Output the lines that follow exactly as they are.

* START *

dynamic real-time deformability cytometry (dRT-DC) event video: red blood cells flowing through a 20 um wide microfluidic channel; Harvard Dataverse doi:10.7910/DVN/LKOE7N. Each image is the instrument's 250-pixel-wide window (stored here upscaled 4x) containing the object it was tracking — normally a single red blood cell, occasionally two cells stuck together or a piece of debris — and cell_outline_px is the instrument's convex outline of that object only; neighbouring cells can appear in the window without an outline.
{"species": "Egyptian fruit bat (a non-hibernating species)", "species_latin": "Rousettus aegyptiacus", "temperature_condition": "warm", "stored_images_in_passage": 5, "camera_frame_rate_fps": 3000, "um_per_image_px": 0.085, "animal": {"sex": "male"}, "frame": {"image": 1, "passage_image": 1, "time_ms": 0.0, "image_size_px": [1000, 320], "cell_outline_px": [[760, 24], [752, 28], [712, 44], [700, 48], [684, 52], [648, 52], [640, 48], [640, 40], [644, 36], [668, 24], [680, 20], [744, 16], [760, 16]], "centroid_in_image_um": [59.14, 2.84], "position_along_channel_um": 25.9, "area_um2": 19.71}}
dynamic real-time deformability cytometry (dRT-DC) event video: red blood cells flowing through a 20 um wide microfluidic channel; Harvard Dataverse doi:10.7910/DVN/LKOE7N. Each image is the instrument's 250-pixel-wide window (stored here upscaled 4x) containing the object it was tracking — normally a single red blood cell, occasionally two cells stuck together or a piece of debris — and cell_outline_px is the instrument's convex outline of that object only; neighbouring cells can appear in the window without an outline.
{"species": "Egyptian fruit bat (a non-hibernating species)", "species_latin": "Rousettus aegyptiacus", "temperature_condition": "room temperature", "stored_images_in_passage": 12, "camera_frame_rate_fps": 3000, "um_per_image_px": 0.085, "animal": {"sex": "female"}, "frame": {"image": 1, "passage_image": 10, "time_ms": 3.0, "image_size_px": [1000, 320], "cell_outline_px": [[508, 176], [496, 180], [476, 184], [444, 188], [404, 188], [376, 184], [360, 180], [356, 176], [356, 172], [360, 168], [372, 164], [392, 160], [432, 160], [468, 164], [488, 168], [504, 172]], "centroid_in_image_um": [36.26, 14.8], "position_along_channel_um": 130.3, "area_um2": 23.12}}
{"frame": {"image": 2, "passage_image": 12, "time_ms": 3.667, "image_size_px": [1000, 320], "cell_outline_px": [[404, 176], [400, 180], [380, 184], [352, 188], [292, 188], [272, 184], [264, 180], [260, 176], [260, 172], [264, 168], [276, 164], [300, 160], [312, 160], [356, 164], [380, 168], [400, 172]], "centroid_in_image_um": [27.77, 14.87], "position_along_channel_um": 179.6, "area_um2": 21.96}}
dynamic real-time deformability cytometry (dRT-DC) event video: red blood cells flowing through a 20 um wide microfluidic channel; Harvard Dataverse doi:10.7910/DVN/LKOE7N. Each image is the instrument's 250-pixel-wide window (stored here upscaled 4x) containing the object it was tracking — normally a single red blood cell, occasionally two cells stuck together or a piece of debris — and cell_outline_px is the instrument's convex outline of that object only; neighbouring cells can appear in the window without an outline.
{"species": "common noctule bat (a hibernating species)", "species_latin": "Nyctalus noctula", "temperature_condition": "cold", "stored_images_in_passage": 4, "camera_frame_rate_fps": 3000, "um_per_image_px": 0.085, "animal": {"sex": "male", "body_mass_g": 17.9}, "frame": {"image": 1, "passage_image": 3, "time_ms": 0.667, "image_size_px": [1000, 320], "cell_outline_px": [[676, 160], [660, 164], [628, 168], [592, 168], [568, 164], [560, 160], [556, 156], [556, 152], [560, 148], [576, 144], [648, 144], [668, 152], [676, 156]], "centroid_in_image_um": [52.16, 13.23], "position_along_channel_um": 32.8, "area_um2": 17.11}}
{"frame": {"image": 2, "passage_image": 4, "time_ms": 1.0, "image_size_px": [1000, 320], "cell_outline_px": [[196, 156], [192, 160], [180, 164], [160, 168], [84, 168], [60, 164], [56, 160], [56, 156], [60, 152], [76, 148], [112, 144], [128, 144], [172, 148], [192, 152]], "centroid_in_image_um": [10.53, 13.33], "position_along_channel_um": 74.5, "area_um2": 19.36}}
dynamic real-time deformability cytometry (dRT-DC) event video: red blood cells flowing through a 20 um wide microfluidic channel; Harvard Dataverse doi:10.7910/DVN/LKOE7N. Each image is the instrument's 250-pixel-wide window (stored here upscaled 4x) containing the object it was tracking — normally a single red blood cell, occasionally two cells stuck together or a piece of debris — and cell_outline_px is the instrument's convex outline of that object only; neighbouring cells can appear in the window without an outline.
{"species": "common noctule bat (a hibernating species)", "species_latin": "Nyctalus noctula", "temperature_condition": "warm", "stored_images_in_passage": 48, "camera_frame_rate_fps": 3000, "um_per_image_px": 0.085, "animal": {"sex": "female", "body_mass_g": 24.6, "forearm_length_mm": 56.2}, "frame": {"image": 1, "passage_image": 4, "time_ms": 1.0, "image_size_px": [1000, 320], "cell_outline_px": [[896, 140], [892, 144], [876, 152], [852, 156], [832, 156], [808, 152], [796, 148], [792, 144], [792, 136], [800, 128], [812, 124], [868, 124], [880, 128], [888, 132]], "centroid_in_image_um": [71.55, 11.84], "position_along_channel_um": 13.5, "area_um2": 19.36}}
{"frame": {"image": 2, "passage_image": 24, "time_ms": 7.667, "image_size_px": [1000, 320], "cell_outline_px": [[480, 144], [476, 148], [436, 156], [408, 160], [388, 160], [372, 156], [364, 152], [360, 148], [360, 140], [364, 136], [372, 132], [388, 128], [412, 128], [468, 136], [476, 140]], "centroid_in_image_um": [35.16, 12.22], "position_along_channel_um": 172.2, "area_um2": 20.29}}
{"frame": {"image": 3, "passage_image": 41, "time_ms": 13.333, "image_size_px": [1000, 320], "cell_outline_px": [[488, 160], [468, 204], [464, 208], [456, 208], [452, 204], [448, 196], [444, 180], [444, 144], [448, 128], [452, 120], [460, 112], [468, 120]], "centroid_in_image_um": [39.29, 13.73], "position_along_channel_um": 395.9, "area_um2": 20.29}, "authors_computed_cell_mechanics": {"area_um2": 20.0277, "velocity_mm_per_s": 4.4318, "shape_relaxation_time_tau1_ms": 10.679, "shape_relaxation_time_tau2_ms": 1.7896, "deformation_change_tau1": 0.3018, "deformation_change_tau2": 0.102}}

* END *

* [Exercise answer]
dynamic real-time deformability cytometry (dRT-DC) event video: red blood cells flowing through a 20 um wide microfluidic channel; Harvard Dataverse doi:10.7910/DVN/LKOE7N. Each image is the instrument's 250-pixel-wide window (stored here upscaled 4x) containing the object it was tracking — normally a single red blood cell, occasionally two cells stuck together or a piece of debris — and cell_outline_px is the instrument's convex outline of that object only; neighbouring cells can appear in the window without an outline.
{"species": "Egyptian fruit bat (a non-hibernating species)", "species_latin": "Rousettus aegyptiacus", "temperature_condition": "warm", "stored_images_in_passage": 5, "camera_frame_rate_fps": 3000, "um_per_image_px": 0.085, "animal": {"sex": "male"}, "frame": {"image": 1, "passage_image": 1, "time_ms": 0.0, "image_size_px": [1000, 320], "cell_outline_px": [[760, 24], [752, 28], [712, 44], [700, 48], [684, 52], [648, 52], [640, 48], [640, 40], [644, 36], [668, 24], [680, 20], [744, 16], [760, 16]], "centroid_in_image_um": [59.14, 2.84], "position_along_channel_um": 25.9, "area_um2": 19.71}}
dynamic real-time deformability cytometry (dRT-DC) event video: red blood cells flowing through a 20 um wide microfluidic channel; Harvard Dataverse doi:10.7910/DVN/LKOE7N. Each image is the instrument's 250-pixel-wide window (stored here upscaled 4x) containing the object it was tracking — normally a single red blood cell, occasionally two cells stuck together or a piece of debris — and cell_outline_px is the instrument's convex outline of that object only; neighbouring cells can appear in the window without an outline.
{"species": "Egyptian fruit bat (a non-hibernating species)", "species_latin": "Rousettus aegyptiacus", "temperature_condition": "room temperature", "stored_images_in_passage": 12, "camera_frame_rate_fps": 3000, "um_per_image_px": 0.085, "animal": {"sex": "female"}, "frame": {"image": 1, "passage_image": 10, "time_ms": 3.0, "image_size_px": [1000, 320], "cell_outline_px": [[508, 176], [496, 180], [476, 184], [444, 188], [404, 188], [376, 184], [360, 180], [356, 176], [356, 172], [360, 168], [372, 164], [392, 160], [432, 160], [468, 164], [488, 168], [504, 172]], "centroid_in_image_um": [36.26, 14.8], "position_along_channel_um": 130.3, "area_um2": 23.12}}
{"frame": {"image": 2, "passage_image": 12, "time_ms": 3.667, "image_size_px": [1000, 320], "cell_outline_px": [[404, 176], [400, 180], [380, 184], [352, 188], [292, 188], [272, 184], [264, 180], [260, 176], [260, 172], [264, 168], [276, 164], [300, 160], [312, 160], [356, 164], [380, 168], [400, 172]], "centroid_in_image_um": [27.77, 14.87], "position_along_channel_um": 179.6, "area_um2": 21.96}}
dynamic real-time deformability cytometry (dRT-DC) event video: red blood cells flowing through a 20 um wide microfluidic channel; Harvard Dataverse doi:10.7910/DVN/LKOE7N. Each image is the instrument's 250-pixel-wide window (stored here upscaled 4x) containing the object it was tracking — normally a single red blood cell, occasionally two cells stuck together or a piece of debris — and cell_outline_px is the instrument's convex outline of that object only; neighbouring cells can appear in the window without an outline.
{"species": "common noctule bat (a hibernating species)", "species_latin": "Nyctalus noctula", "temperature_condition": "cold", "stored_images_in_passage": 4, "camera_frame_rate_fps": 3000, "um_per_image_px": 0.085, "animal": {"sex": "male", "body_mass_g": 17.9}, "frame": {"image": 1, "passage_image": 3, "time_ms": 0.667, "image_size_px": [1000, 320], "cell_outline_px": [[676, 160], [660, 164], [628, 168], [592, 168], [568, 164], [560, 160], [556, 156], [556, 152], [560, 148], [576, 144], [648, 144], [668, 152], [676, 156]], "centroid_in_image_um": [52.16, 13.23], "position_along_channel_um": 32.8, "area_um2": 17.11}}
{"frame": {"image": 2, "passage_image": 4, "time_ms": 1.0, "image_size_px": [1000, 320], "cell_outline_px": [[196, 156], [192, 160], [180, 164], [160, 168], [84, 168], [60, 164], [56, 160], [56, 156], [60, 152], [76, 148], [112, 144], [128, 144], [172, 148], [192, 152]], "centroid_in_image_um": [10.53, 13.33], "position_along_channel_um": 74.5, "area_um2": 19.36}}
dynamic real-time deformability cytometry (dRT-DC) event video: red blood cells flowing through a 20 um wide microfluidic channel; Harvard Dataverse doi:10.7910/DVN/LKOE7N. Each image is the instrument's 250-pixel-wide window (stored here upscaled 4x) containing the object it was tracking — normally a single red blood cell, occasionally two cells stuck together or a piece of debris — and cell_outline_px is the instrument's convex outline of that object only; neighbouring cells can appear in the window without an outline.
{"species": "common noctule bat (a hibernating species)", "species_latin": "Nyctalus noctula", "temperature_condition": "warm", "stored_images_in_passage": 48, "camera_frame_rate_fps": 3000, "um_per_image_px": 0.085, "animal": {"sex": "female", "body_mass_g": 24.6, "forearm_length_mm": 56.2}, "frame": {"image": 1, "passage_image": 4, "time_ms": 1.0, "image_size_px": [1000, 320], "cell_outline_px": [[896, 140], [892, 144], [876, 152], [852, 156], [832, 156], [808, 152], [796, 148], [792, 144], [792, 136], [800, 128], [812, 124], [868, 124], [880, 128], [888, 132]], "centroid_in_image_um": [71.55, 11.84], "position_along_channel_um": 13.5, "area_um2": 19.36}}
{"frame": {"image": 2, "passage_image": 24, "time_ms": 7.667, "image_size_px": [1000, 320], "cell_outline_px": [[480, 144], [476, 148], [436, 156], [408, 160], [388, 160], [372, 156], [364, 152], [360, 148], [360, 140], [364, 136], [372, 132], [388, 128], [412, 128], [468, 136], [476, 140]], "centroid_in_image_um": [35.16, 12.22], "position_along_channel_um": 172.2, "area_um2": 20.29}}
{"frame": {"image": 3, "passage_image": 41, "time_ms": 13.333, "image_size_px": [1000, 320], "cell_outline_px": [[488, 160], [468, 204], [464, 208], [456, 208], [452, 204], [448, 196], [444, 180], [444, 144], [448, 128], [452, 120], [460, 112], [468, 120]], "centroid_in_image_um": [39.29, 13.73], "position_along_channel_um": 395.9, "area_um2": 20.29}, "authors_computed_cell_mechanics": {"area_um2": 20.0277, "velocity_mm_per_s": 4.4318, "shape_relaxation_time_tau1_ms": 10.679, "shape_relaxation_time_tau2_ms": 1.7896, "deformation_change_tau1": 0.3018, "deformation_change_tau2": 0.102}}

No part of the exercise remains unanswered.